Chardonnay’s popularity isn’t surprising, since Chardonnay comes in many styles, is widely available and generally affordable, and is easy to pronounce.

The latter isn’t just a punch line. Most people won’t order something you can’t pronounce, a fact noted by the late Robert Mondavi who in 1968 introduced his drier (less-sweet) version of Sauvignon Blanc by, at least in some versions of this story, changing the name to Fumé Blanc. This not only was in deference to the popular dry Loire Valley wines made from Sauvignon Blanc but also in hopes people could pronounce Fumé Blanc.

The U.S. remains a #Chardonnation, as the people at Nike Communications like to put it, and according to some Nielsen data, is America’s most-asked for wine variety, followed by Cabernet Sauvignon, Pinot Grigio, Merlot, and Pinot Noir.

Why? Because people like the way Chardonnay tastes.

“I love this grape, it’s such a nice food wine,” said winemaker Nancy Janes at Whitewater Hill Vineyard on Orchard Mesa. “It’s sometimes hard for me to pin down the complexity of Chardonnay but it’s so food friendly.”

Riesling may be known as the world’s most-transparent grape because it shows its place of origin so clearly, but Chardonnay may well be the most-neutral and the grape winemakers love most to work with.

It grows almost everywhere and can be adapted to nearly any style, from lean and crisp to buttery and round, heavily fermented in oak barrel or completely non-oaked in stainless steel.

Chardonnay, by its nature, benefits from the judicious use of oak but by that very mutability led to a downturn in Chardonnay’s popularity when a consumer backlash against the increasing use of oak and oak flavorings (some fad, some to cover sins in winemaking) brought on a consumer backlash in the ABC (Anything But Chardonnay) movement.
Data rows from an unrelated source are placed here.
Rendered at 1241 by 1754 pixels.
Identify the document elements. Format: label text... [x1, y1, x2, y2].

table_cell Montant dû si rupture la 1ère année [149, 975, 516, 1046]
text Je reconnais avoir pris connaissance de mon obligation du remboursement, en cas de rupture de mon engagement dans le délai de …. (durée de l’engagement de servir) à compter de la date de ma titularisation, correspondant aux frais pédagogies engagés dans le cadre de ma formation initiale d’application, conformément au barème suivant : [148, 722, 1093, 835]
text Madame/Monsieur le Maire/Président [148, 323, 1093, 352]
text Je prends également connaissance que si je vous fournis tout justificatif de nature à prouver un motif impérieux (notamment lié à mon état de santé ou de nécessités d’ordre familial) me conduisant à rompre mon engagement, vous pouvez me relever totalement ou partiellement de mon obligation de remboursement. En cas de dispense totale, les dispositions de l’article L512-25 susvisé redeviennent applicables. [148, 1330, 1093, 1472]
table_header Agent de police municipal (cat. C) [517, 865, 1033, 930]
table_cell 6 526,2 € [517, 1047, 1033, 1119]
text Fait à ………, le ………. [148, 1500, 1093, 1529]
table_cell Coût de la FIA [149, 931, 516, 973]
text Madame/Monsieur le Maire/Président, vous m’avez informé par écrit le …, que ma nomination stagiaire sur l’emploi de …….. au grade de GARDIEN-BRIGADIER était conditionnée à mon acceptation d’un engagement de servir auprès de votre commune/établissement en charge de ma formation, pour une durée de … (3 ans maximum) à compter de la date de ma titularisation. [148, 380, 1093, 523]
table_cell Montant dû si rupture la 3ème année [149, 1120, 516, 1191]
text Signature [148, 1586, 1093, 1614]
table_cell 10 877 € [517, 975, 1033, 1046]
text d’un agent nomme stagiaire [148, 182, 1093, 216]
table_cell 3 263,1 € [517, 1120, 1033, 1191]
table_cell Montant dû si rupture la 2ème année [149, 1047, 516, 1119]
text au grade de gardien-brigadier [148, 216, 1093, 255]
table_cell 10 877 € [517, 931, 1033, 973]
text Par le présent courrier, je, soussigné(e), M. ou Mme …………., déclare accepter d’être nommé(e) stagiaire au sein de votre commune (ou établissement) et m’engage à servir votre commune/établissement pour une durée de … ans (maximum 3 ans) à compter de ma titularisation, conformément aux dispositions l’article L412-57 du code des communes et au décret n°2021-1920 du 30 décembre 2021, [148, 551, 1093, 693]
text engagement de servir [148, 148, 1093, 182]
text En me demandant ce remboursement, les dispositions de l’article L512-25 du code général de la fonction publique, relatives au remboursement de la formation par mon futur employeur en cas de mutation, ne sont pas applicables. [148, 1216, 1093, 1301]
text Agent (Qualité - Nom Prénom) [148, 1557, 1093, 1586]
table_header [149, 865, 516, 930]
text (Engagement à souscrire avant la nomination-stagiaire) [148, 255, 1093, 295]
Recently, however, the general movement in winemaking is back toward using oak as a highlight, not the feature, although there still are many people who want a mouth-filling, buttery Chardonnay.

It’s been said you have to kiss a lot of frogs to find a prince or princess, and the same might be said of Chardonnay. It takes some research (tough, but someone has to do it) to find the right Chardonnay for you, but given its abundance and popularity, the field work will be rewarding by itself.